Mme Troendle a démontré qu’il était nécessaire d’apporter des précisions à l’actuelle loi de réforme des collectivités territoriales et d’ajuster certaines de ses dispositions. C’est pourquoi nous aurions pu vous suivre sur la proposition de loi initiale, qui comportait un article. Mais la commission en a ajouté onze, dont certains « à rallonge ». Nous ne sommes donc plus dans la même situation.

Si nous étions d’accord, comme l’a indiqué Catherine Troendle, pour préciser certaines dispositions de la loi de réforme des collectivités territoriales, nous ne pouvons accepter de remettre à plat, de détricoter, comme l’a dit Jean-Claude Lenoir, l’ensemble du texte de loi.

Très tôt, ce matin, Hervé Maurey a rappelé que l’Assemblée des communautés de France, l’ADCF, avait écrit à des parlementaires, que des membres de tous bords politiques avaient saisi le président du Sénat pour lui demander de maintenir la date du 31 décembre 2012, afin que la loi puisse s’appliquer partout où c’est possible.

Il est en effet important, à la veille du prochain congrès de l’Association des maires de France, de ne pas mettre en stand by, sous un prétexte de nature politique, les évolutions qui sont possibles dans une majorité de départements où les élus attendent de disposer du schéma afin de pouvoir le décliner.

Dans certains départements, il subsistera ce que vous appeliez des « zones grises ». Mais si le schéma est nécessairement départemental, rien n’oblige à ce que l’ensemble du schéma départemental soit revu en fonction des objectifs les plus élevés. Nous n’atteindrons pas la perfection, ni le 31 décembre 2011, ni plus tard.

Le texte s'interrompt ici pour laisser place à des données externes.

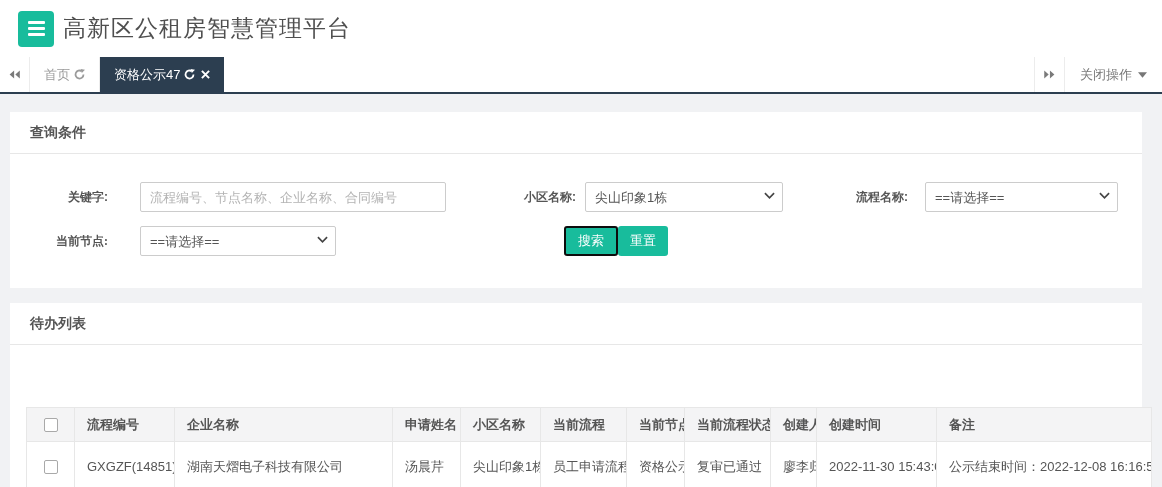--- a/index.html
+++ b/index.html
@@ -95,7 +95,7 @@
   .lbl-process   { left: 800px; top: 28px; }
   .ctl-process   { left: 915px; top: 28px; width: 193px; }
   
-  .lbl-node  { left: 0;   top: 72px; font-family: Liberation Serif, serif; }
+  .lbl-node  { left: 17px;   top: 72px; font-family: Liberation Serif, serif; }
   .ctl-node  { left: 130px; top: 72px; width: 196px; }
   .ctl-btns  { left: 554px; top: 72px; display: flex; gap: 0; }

En d’autres termes, si le 31 décembre 2011, un schéma comprend une zone qui n’a pas encore été « traitée », il sera possible, dans la plage d’une année et demie qui suivra l’adoption du schéma, de travailler sur les compétences, sur la mise en œuvre de chaque intercommunalité et d’apporter les précisions utiles sur les territoires considérés.

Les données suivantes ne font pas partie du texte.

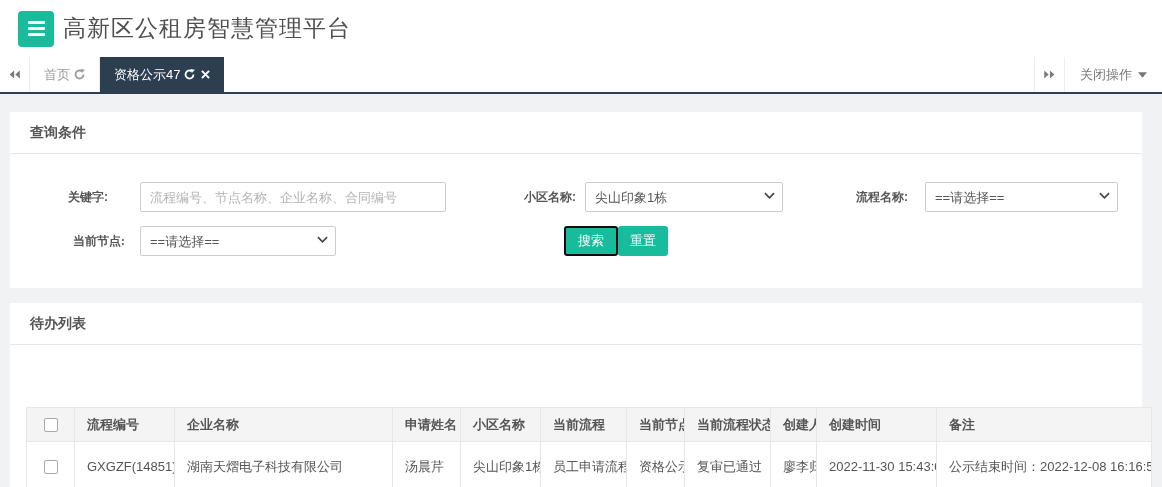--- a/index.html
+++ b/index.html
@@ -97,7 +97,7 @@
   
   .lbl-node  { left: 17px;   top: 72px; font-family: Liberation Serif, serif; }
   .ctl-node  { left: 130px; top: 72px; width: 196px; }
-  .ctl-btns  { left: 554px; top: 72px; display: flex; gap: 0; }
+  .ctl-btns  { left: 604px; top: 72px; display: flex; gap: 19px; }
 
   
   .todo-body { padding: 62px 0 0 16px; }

C’est ce que disait la Fédération nationale des élus de l’intercommunalité par la voix de son président. Et aujourd’hui encore, des responsables politiques, y compris des socialistes disent : ne bloquez pas, laisser-faire !

Après avoir voulu apporter des précisions qui auraient été utiles, et que nous aurions pu soutenir, vous êtes en train, malheureusement, de bloquer l’élaboration des schémas dans un grand nombre de départements, d’abord en introduisant de nouveaux délais, ensuite en suscitant une nouvelle fois le sentiment que l’on ne pourra pas conduire le processus à son terme. Or tout permet de le faire, il faut simplement en avoir la volonté.

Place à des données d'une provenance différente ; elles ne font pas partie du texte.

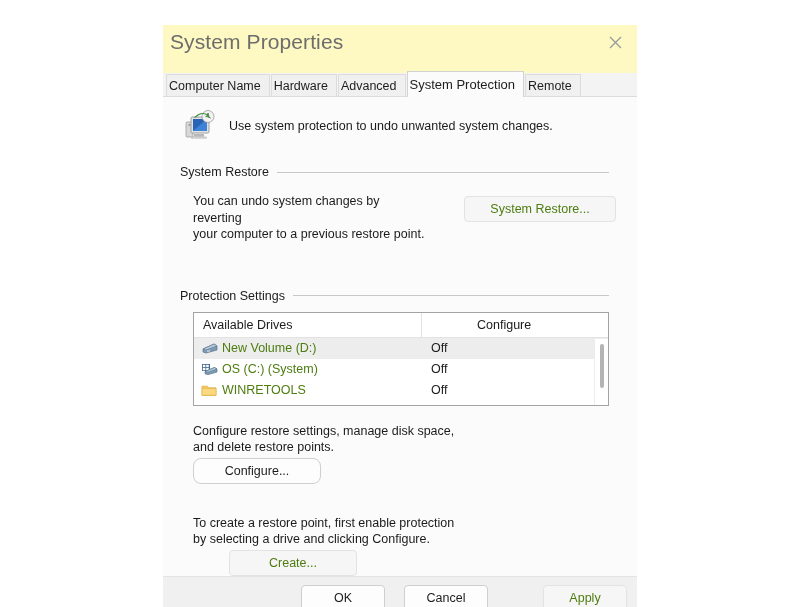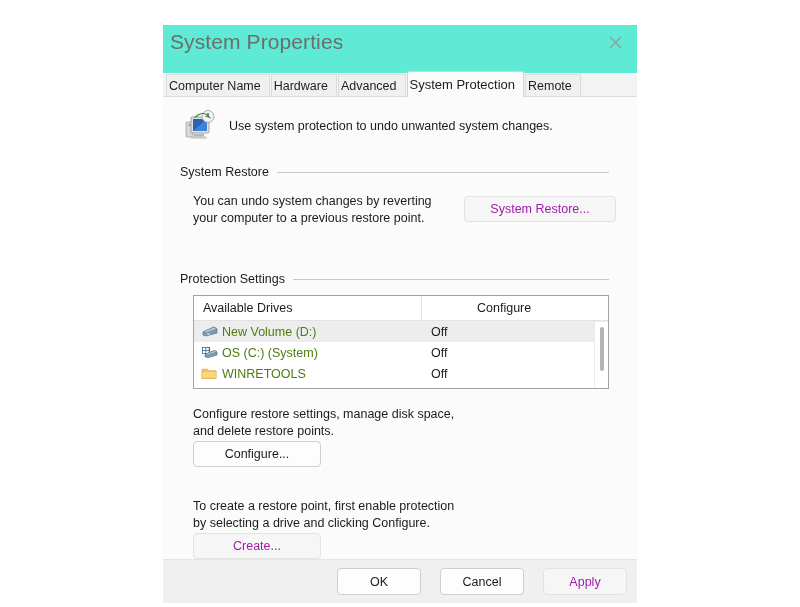--- a/index.html
+++ b/index.html
@@ -33,7 +33,7 @@
     height: 48px;
     position: relative;
     flex: none;
-    background: #5eead4;
+    background: #fef9c3;
   }
   .title-text {
     position: absolute;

Mesdames, messieurs les sénateurs, la réorganisation des collectivités et des intercommunalités est un dossier important. Veillons donc à nous mettre au service de l’intérêt général et ne captons pas ce sujet pour le réduire à un débat politicien. Je l’ai indiqué d’entrée de jeu, je le répète en cet instant, cette raison m’empêchera d’approuver certains amendements. Je le regrette profondément parce qu’il aurait été bienvenu de préciser, sur quelques points, les dispositions de la loi de réforme des collectivités territoriales. Je regrette que nous n’ayons pas saisi cette occasion de nous mettre d’accord, bien au-delà des clivages habituels, pour élaborer une proposition de loi qui nous aurait permis de faire mieux, d’aller plus vite et plus loin, dans l’intérêt des élus locaux qui portent ces dossiers. (Applaudissements sur les travées de lUMP.)